Online Question Bank : Word Problems : #1

I went over the online solution and looked at the different cases for each for example {-1,0,4} can be used to eliminate (A) because it has a median of 0 etc..

For this question I wonder if you could offer some advice on an method to apply to problems like this one.

I had started with a sample set of {1,2,3,4,5,6} and it took me a long time to try out the different cases that I just ended up trying to make a guess and went with the wrong answer choice.

Hi, Carla

I'd be happy to help! Please post the entire question and answer choices for any questions you have. (I'm sorry that I can't do this for you, but I have to respond to everyone's posts and I wouldn't have time to get through everything if I also had to look up and post all of the questions and answers for each request!) Thanks!

Hi Stacey,
I am sorry I must have missed this one.. the actual question is as follows:
Thank you so much for all of your help!!
-Carla


T is a set of y integers, where 0 < y < 7. If the average of Set T is the positive integer x, which of the following could NOT be the median of Set T?


0
x
–x
(1/3)y
(2/7)y

I think the answer is 2/7y.

Y is the number of integers in the set
X is the mean of the Y numbers
The median could be 0 with 2 numbers, 1, -1
The median could be x with 3 numbers, 1,2,3
The median could be -x with 3 numbers, -1,-2,-3
The median could be y/3 with 3 numbers 0,1,2
The median couldn't be 2y/7 with 2-6 numbers

Is that right?

Yes, that's the right answer! Just be careful, as some of the examples you used did not follow the constraint given in the question (that the average has to be a positive integer).

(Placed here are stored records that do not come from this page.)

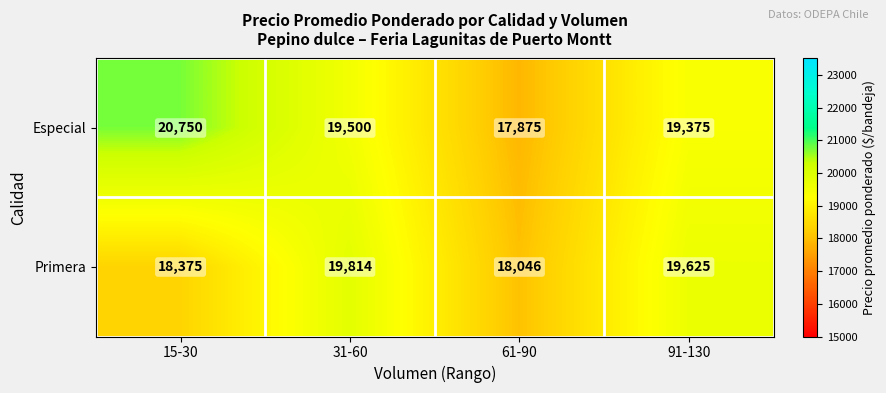

Which series has the largest range (max minus min)?

Especial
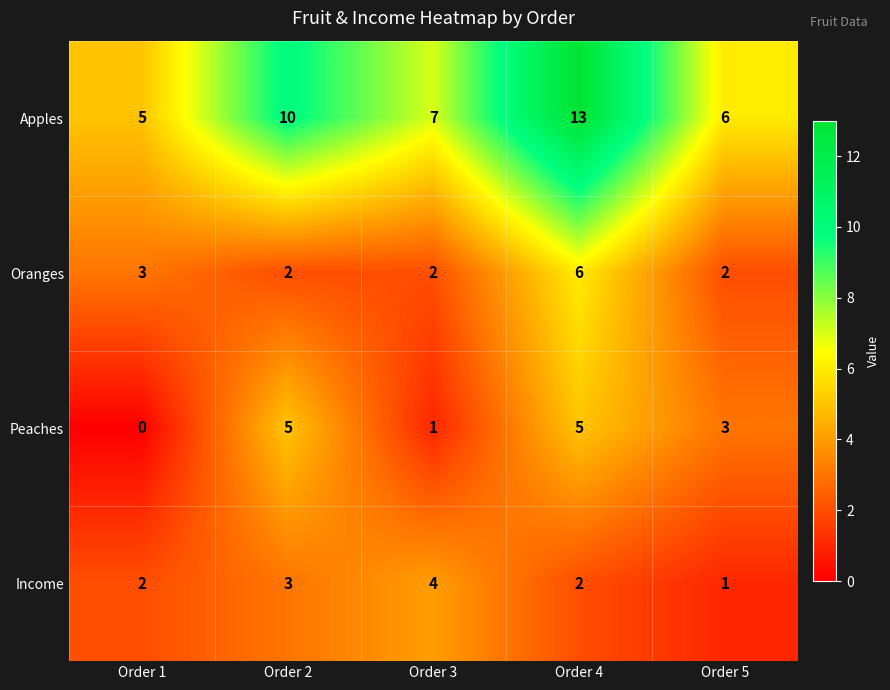

Which series has the widest spread of values?

Apples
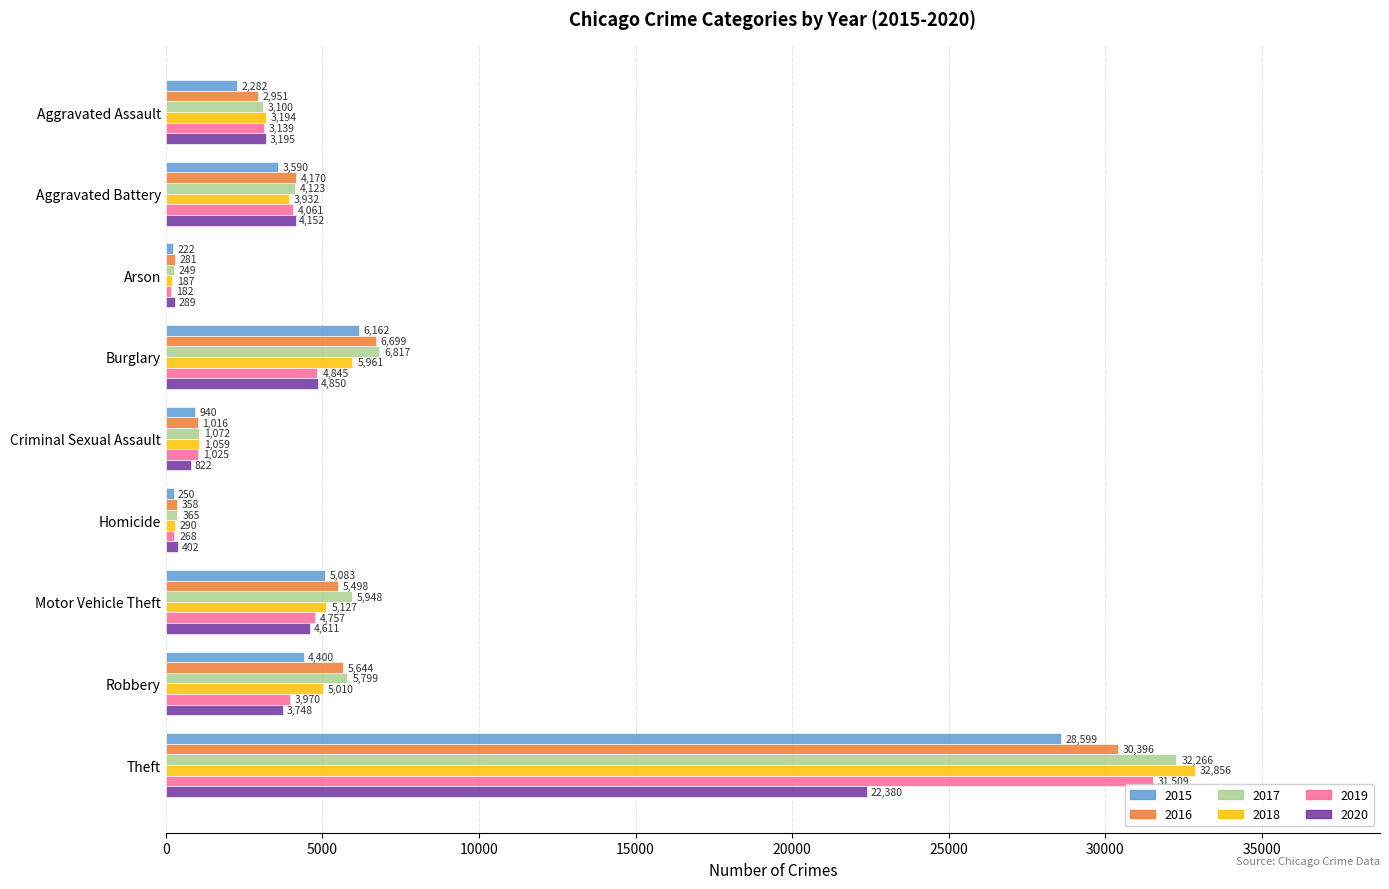

Which category has the highest value in the 2017 series?

Theft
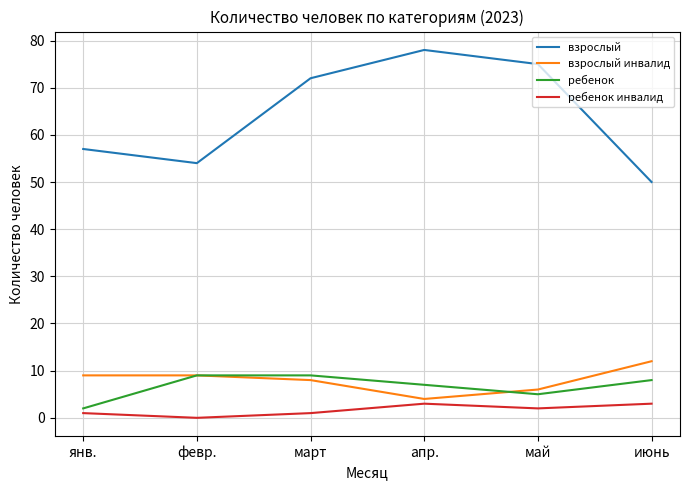

Does the chart have visible grid lines?

Yes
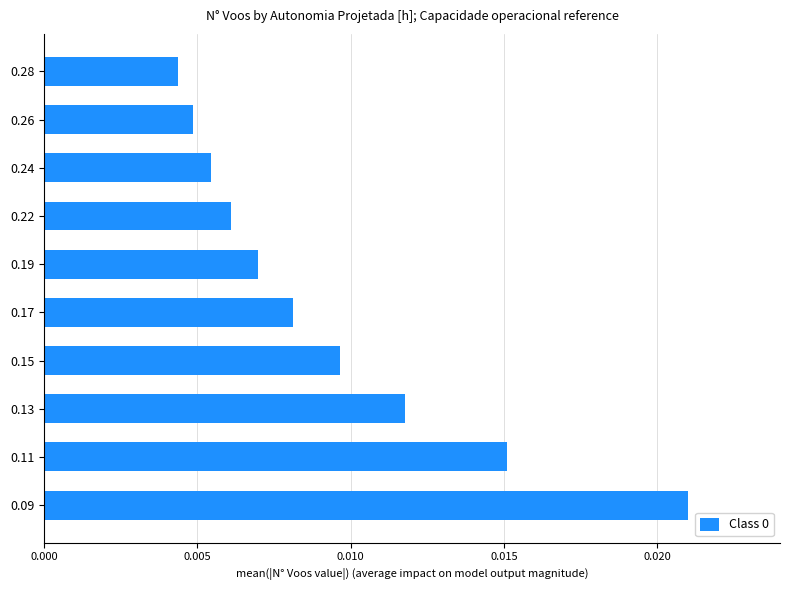

List the labels in order of value, smallest first.

0.28, 0.26, 0.24, 0.22, 0.19, 0.17, 0.15, 0.13, 0.11, 0.09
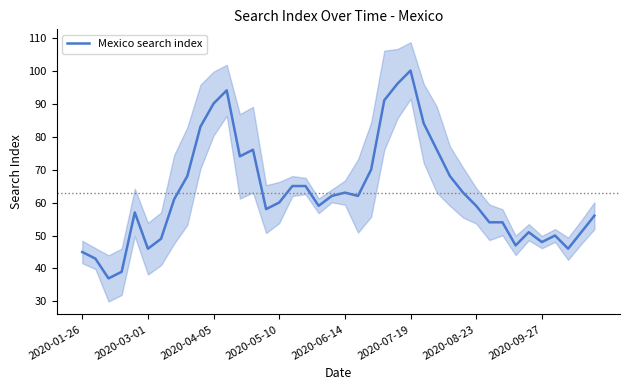

What is the highest value of the Mexico search index series?

100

Carla, the best approach, since this is a negative question (which could NOT be the median) is to try to disprove each answer choice.

The problem tells you that set T consists of y integers with y between zero and 7 - you chose to use 1 through 6, but this did not mean that the integers in T are zero thru 7; it means that the # of integers in T is somewhere between zero and 7. That is, you could have 1 integer in set T - and that integer could be anything.

This makes it easier to test the answer choices b/c you do not need to use so many numbers.

The problem tells us the average is a positive integer, so we have to follow this constraint. Other than that, I want to make my life as easy as possible, so I'm going to use the smallest numbers (and the smallest number of numbers in set T) that I can to test the choices.

A) zero. Can I make zero the median? I can have 3 integers with zero in the middle (__,0,__). As long as the average of the three is a positive integer, I'm fine. Let's minimize the negative number (to the left of zero) and call that -1. (-1,0,__). Now I just need a positive integer that will make the average also a positive integer. The smallest possible number that works is 4. (-1,0,4) the median is zero and the average is (-1+0+4)/3 = 1.

B) x. Can I make the median x? I can do any three consecutive positive integers. The median of the set will equal the average and the average will be a positive integer, as required. (1,2,3) is the simplest example.

C) -x. (__,-x,__) So the two left numbers have to be negative, and the right number has to be bigger to make the average positive. (-2,-1,__) is the simplest to start. That adds to -3. If I choose +6 for the third number, the three numbers will add to +3 and average (x) to 1. -x = -1. (-2,-1,6)

D) (1/3)y. (__,y/3,__). y has to be an integer between 0 and 7. It also has to be divisible by 3 (because the numbers in set T are all integers). My two possibilities for y, then, are 3 and 6. Start with the smallest one, as always. If y=3, then y/3 = 1. (__,1,__) Simplest possibility is (0,1,2) which has a positive integer average and a median equal to y/3.

E) (2/7)y. (__,2y/7,__). As before, y has to be an integer between 0 and 7, and 2y/7 also has to be an integer. 1 doesn't work. Neither do 2, 3, 4, 5, or 6. None of those will create an integer for 2y/7. This is the correct answer.